# Texte choisi
-=-=-

« Le vote du jeune est stratégique pour tous les candidats à la présidentielle ». Je suis le jeune. Voilà, c’est moi. Nous. On. J’ai des choses à vous dire.
On dit de moi que je suis très passif, bien apathique et aussi lamentablement feignant.
On dit de moi que je suis parfois engagé, souvent en colère, et beaucoup sur mes gardes.
On a dit toutes ces choses de moi, de nous. On nous a mélangés, mixés dans une grande salade homogène. On a pensé que de cette manière, on pourrait faire de la pâte à modeler, qu’on serait malléables.
On pense nous connaître parce que les adultes ont tous été cette chose avant la maturité ; ils sont passés par les chemins chaotiques et en sont sortis. On pense savoir ce que nous sommes, ce qui nous anime. Nous aussi, nous pensons nous connaître et pouvoir en dire quelque chose. Probablement qu’aucun de nous ne détient la vérité.
Nous sommes cette masse, ce futur.
Nous avons pourtant le devoir de savoir ce que nous sommes, et nous avons aussi le pouvoir du temps qui ira dans notre sens.
On dit des choses de moi. Je suis le jeune.
(Au masculin, parce que c’est comme ça qu’on me pense. Comme ça avec pleins d’autres choses, parce que c’est ce qu’on appelle « le neutre ». Pourtant, je suis aussi d’autres visages, d’autres figures. On me représente parfois différemment car il paraît que c’est dans l’ère du temps, ou pour répondre aux quotas. Je suis le jeune, mais parfois je suis aussi la caution.)
Je suis le jeune. On parle de moi. C’est la campagne présidentielle. On veut me convaincre. Je ne suis pas convaincu. Ou je ne le sais pas. Je n’ai pas encore de certitudes, et c’est la chance du monde. J’ai aussi beaucoup de certitudes, et c’est ce qui nous sauvera.

-=-=-

# Données enregistrées
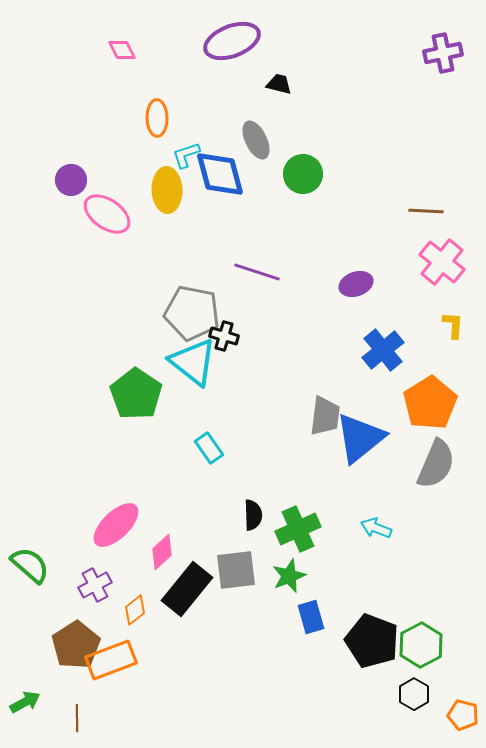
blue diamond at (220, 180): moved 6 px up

-=-=-

# Exercices proposés
- 1) Extrayez du texte sur le jeune et la présidentielle le passage qui commence à « On pense nous » et se termine à « détient la vérité. ».
- 2) Dans le texte sur le jeune et la présidentielle, que dit être parfois le jeune, en plus d'être le jeune ?
- 3) Poursuivez le texte sur le jeune et la présidentielle là où il s'arrête.

# Réponses par exercice
- 1)
On pense nous connaître parce que les adultes ont tous été cette chose avant la maturité ; ils sont passés par les chemins chaotiques et en sont sortis. On pense savoir ce que nous sommes, ce qui nous anime. Nous aussi, nous pensons nous connaître et pouvoir en dire quelque chose. Probablement qu’aucun de nous ne détient la vérité.

- 2) La caution.

- 3)
Je n’ai pas les intérêts conservateurs que l’on développe en s’enracinant dans un monde qui tue. Je ne suis pas encore enraciné, empêtré dans les fondations de ma vie. Je n’ai pas encore construit ma vie. Ou si peu. Je n’ai pas la rapacité de ceux qui s’accrochent au passé parce que le futur n’apporte avec lui que la vieillesse et qu’il est facile de se complaire dans ce qui a toujours été.
Je suis le plus libre possible, et le plus vulnérable aussi.
Parfois, je porte sur moi le poids de l’héritage et la manière dont mes parents, mon environnement, la façon avec laquelle on m’a appris à vivre, m’ont façonné.
Mais je dirais que je suis logiquement progressiste. Je suis le jeune. J’ai tout à vivre : les doutes, les montagnes, l’avenir.
Je n’ai pas les mêmes intérêts que les autres. Les choix d’aujourd’hui m’engagent. Parce que demain, je serai toujours là.
Les choix d’aujourd’hui m’engagent parce que je vivrai les drames et que je porterai les solidarités : mes bras sont encore vigoureux et ma tête, rapide.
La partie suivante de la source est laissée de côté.